■ **Text to read**:
———

Department of Software Technology
Vienna University of Technology

The SOMLib Digital Library - Experiments - Russian Information Agency Nowosti (RIAN)

Overview

For the experiments described below we use a collection of news articles from the Russian Information Agency Nowosti (RIAN) .

On this page:

Data
Textrepresentation
Growing Hierarchical Self-Organizing Maps with Labels for Individual Languages
Multilingual Topic Hierarchy using Automatic Translation

Data

The agency provides its news articles in several languages, such as Russian, English, French, German, Arabic, providing an ideal setting for multilingual experiments using the SOMLib system. For our experiments we use the subset of articles of the period between March 1st and March 14th 2001 in Russia (Latin encoding), English, French and German. Not all articles are available in all languages, thus forming a non-parallel corpus, with the most extensive set being available in Russian (1387 articles), followed by the English collection (973 documents), French (712 documents), and the German article set (485 documents) for the two-week period. All HTML tags were removed from the articles to obtain text-only representations suitable for content analysis by the SOMLib system.

———

■ **Your tasks**:
a. Duplicate a passage from the RIAN experiments page word for word, beginning at the words "The SOMLib Digital" and stopping after the words "Nowosti (RIAN) .".
b. Go on with the text about the SOMLib experiments on RIAN news articles, picking up after its final sentence.

———

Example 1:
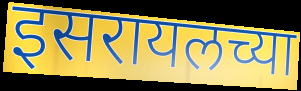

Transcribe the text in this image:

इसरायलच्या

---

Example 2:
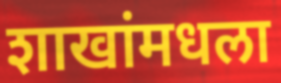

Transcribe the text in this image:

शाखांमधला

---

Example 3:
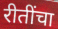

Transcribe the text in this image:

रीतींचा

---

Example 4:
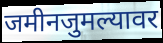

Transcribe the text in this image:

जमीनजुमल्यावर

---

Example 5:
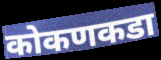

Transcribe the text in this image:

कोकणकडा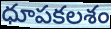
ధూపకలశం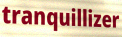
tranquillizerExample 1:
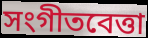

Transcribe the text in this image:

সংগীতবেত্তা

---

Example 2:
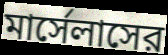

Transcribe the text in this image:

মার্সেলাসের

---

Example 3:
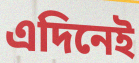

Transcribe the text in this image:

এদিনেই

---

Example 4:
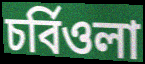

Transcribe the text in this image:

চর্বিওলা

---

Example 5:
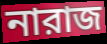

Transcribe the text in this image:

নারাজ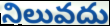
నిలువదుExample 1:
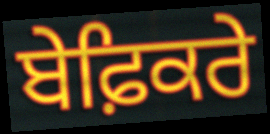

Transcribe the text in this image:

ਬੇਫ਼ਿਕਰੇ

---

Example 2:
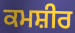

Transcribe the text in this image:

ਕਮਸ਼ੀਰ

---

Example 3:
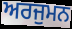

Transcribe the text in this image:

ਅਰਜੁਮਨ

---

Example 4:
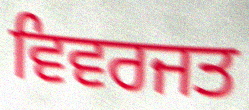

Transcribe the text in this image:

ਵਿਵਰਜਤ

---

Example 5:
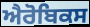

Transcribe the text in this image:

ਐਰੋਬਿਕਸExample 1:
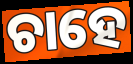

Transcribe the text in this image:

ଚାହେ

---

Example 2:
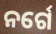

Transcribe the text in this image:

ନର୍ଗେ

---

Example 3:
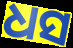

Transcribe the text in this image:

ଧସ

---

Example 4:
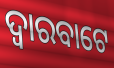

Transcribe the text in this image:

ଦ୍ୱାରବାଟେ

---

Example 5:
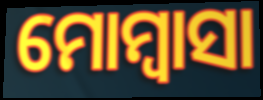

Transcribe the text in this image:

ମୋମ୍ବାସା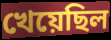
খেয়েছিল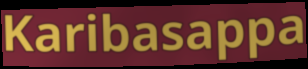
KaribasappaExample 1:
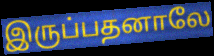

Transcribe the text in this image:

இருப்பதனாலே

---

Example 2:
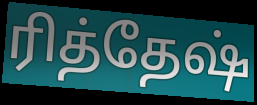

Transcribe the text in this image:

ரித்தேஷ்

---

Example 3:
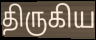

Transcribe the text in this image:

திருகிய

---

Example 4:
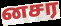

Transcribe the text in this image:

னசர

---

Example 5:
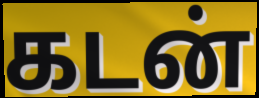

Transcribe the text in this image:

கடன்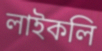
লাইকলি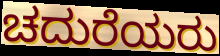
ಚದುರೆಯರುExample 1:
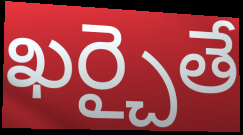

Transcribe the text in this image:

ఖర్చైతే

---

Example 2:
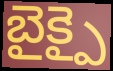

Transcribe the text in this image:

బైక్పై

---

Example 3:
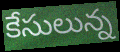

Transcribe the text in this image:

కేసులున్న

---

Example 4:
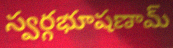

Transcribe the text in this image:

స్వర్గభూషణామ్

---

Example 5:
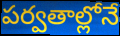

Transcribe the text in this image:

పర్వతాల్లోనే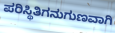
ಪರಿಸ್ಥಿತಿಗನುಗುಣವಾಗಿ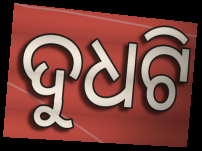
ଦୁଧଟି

———

■ **Responses in order**:
a.
The SOMLib Digital Library - Experiments - Russian Information Agency Nowosti (RIAN)

Overview

For the experiments described below we use a collection of news articles from the Russian Information Agency Nowosti (RIAN) .

b.
Text Representation

To be used for map training, a vector-space representation of the single documents is created by full-text indexing. For each document collection a list of all words appearing in the respective collection is extracted while applying some basic word stemming techniques. Words that do not contribute to contents description are removed from these lists. Instead of defining language or content specific stop word lists, we rather discard terms that appear in more than 10% or in less than 0.7%. We thus end up with a vector dimensionalities of 2869, 2163, 2271, and 1979 for the Russian, English, French, and German set, respectively.
The individual documents are then represented by feature vectors using a tf x idf, i.e. term frequency times inverse document frequency, weighting scheme as described by Salton. This weighting scheme assigns high values to terms that are important as to describe and discriminate between the documents.
The listing below provides the template vector, i.e. the list of words used for document representation, the list of removed "stop-words" as well as the feature vectors used for training the maps for each of the 4 languages used in the experiments.

Russian:
- Template Vector: List of the 2.869 words, i.e. index terms used for representing the content of the documents
  plain text (106 KB), gnu-zipped (34 KB)
- Removed Words: List of words removed because they appear either too frequently, i.e. in more than 10% or in less than 0.7%, indicated by a High and Low tag in the file.
  plain text (456 KB) gnu-zipped (156 KB)
- Input Vectors: List of vectors used for training the SOMs, i.e. a list of 1.387 vectors of dimensionality 2.869, weighted by the tf x idf weighting scheme.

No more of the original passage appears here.